Tata Steel and ThyssenKrupp signed agreements last year combining the steel businesses in Europe to create a 50-50 pan European joint venture company

EU blocks Thyssenkrupp-Tata steel merger plan

Indian steel major Tata Steel said on Wednesday that it would work towards creating a sustainable portfolio in Europe, hours after the EU's powerful anti-trust authority red flagged its proposed European steel joint venture with Germany’s ThyssenKrupp AG.

“Tata Steel noted with deep disappointment the conclusions of the EU. The company remains committed to its long-term strategy of focusing on growth in India, continue deleveraging its balance sheet and working towards creating a sustainable portfolio in Europe,” Tata Steel said in a statement.

The commission, the EU's executive arm, which held discussions with top brass of Tata Steel and ThyssenKrupp in the second week of last month, announced on Tuesday its decision to prohibit the proposed European JV of the two steel majors.

Tata Steel and ThyssenKrupp had signed definitive agreements on June 30, 2018 combining the steel businesses in Europe to create a 50-50 pan European joint venture company, focusing on customer centricity, technology and sustainability.

Industry analysts said the EU’s decision has brought the India-based steel major’s efforts to deconsolidate its European business back to square one, and that Tata Steel will now have to re-work its strategy for a viable option for its operations there.

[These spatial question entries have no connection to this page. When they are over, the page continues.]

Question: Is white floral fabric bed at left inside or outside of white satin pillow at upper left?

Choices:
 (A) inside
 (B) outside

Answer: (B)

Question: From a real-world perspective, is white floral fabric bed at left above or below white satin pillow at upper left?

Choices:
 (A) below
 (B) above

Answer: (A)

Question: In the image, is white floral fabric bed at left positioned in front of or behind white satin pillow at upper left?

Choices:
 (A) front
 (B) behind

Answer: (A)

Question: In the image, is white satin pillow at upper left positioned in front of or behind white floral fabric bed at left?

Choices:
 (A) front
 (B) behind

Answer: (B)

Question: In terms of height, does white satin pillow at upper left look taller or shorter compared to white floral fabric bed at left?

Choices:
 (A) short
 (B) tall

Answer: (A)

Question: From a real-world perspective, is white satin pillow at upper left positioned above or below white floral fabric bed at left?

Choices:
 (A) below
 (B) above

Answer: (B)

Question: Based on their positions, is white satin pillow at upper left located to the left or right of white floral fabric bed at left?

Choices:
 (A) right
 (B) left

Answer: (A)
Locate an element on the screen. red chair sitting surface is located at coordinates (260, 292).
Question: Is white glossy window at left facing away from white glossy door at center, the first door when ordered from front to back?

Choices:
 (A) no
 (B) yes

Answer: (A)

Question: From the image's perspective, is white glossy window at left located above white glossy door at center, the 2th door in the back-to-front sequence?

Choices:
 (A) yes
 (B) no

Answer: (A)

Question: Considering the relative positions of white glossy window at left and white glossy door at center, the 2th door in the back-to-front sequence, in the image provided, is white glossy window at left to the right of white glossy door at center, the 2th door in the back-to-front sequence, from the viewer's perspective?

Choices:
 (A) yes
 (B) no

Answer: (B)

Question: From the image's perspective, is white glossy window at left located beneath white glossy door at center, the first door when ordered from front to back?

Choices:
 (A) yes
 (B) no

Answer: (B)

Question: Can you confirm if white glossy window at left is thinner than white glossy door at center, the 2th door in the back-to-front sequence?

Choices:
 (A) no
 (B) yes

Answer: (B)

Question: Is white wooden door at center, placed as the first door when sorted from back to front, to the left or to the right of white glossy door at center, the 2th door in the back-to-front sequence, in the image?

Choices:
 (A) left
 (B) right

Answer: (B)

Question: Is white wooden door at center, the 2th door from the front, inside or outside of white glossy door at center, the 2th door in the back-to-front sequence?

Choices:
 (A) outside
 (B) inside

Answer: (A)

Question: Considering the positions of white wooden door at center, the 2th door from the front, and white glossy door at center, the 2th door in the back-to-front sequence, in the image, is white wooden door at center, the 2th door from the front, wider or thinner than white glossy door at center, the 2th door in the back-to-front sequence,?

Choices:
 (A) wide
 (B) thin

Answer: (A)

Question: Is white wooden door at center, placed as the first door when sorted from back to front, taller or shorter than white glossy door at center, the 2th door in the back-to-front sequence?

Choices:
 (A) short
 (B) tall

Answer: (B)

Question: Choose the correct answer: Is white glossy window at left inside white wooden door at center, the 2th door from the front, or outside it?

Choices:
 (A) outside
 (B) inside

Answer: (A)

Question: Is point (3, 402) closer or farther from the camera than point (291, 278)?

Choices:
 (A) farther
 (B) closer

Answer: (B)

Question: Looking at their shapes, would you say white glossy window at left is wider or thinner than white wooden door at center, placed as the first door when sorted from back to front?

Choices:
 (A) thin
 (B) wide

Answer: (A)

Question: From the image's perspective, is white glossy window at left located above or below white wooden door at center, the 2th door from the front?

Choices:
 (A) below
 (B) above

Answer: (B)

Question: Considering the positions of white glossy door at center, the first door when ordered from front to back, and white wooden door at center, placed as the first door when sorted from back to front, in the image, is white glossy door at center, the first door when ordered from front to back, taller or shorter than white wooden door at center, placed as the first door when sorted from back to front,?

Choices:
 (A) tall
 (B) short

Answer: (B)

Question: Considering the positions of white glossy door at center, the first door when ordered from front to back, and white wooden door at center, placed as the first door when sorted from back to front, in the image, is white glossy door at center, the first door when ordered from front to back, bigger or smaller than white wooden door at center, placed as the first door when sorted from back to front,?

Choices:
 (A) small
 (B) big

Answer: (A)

“Almost one-and-half to two years of efforts by Tata Steel has come to a naught with the EU rejecting clearance to its plans to form a JV for the company’s European operations. The current global economic outlook will make it more challenging for the Tatas to strike a viable deal to deconsolidate its European business in the near future,” a steel industry analyst with a Mumbai-based rating agency, who did not wish to be identified, said.

Subsequent to its parleys with the representatives of the European Commission last month, Tata Steel had indicated that the European monopoly watchdog was ‘not intending’ to clear the proposal “as it (EU) expects substantial remedies in the form of sale of assets of the proposed venture”.

The company had said while the proposed joint venture was an important strategic initiative for it to create a sustainable portfolio in Europe, it would have also helped to de-consolidate the European Business and de-leverage its Balance Sheet.

“Tata Steel remains committed to the above strategy and would explore all options to achieve similar outcomes in the future.” the company said in a media statement last month.

Currently, around two third of the business of Tata Steel is India based.

The EU rejection of the Tata Steel-ThyssenKrupp JV proposal came, despite both the companies offered a comprehensive package of remedies, covering all the areas of concern highlighted by the Commission.

The EU, however, wanted further commitments or improvements to the remedy package offered by the two steel majors.

Any further commitments “would adversely affect the basic foundation of the proposed joint venture and the intended synergies arising from the merger to such an extent that the economic logic of the joint venture would no longer be valid”, Tata Steel had said.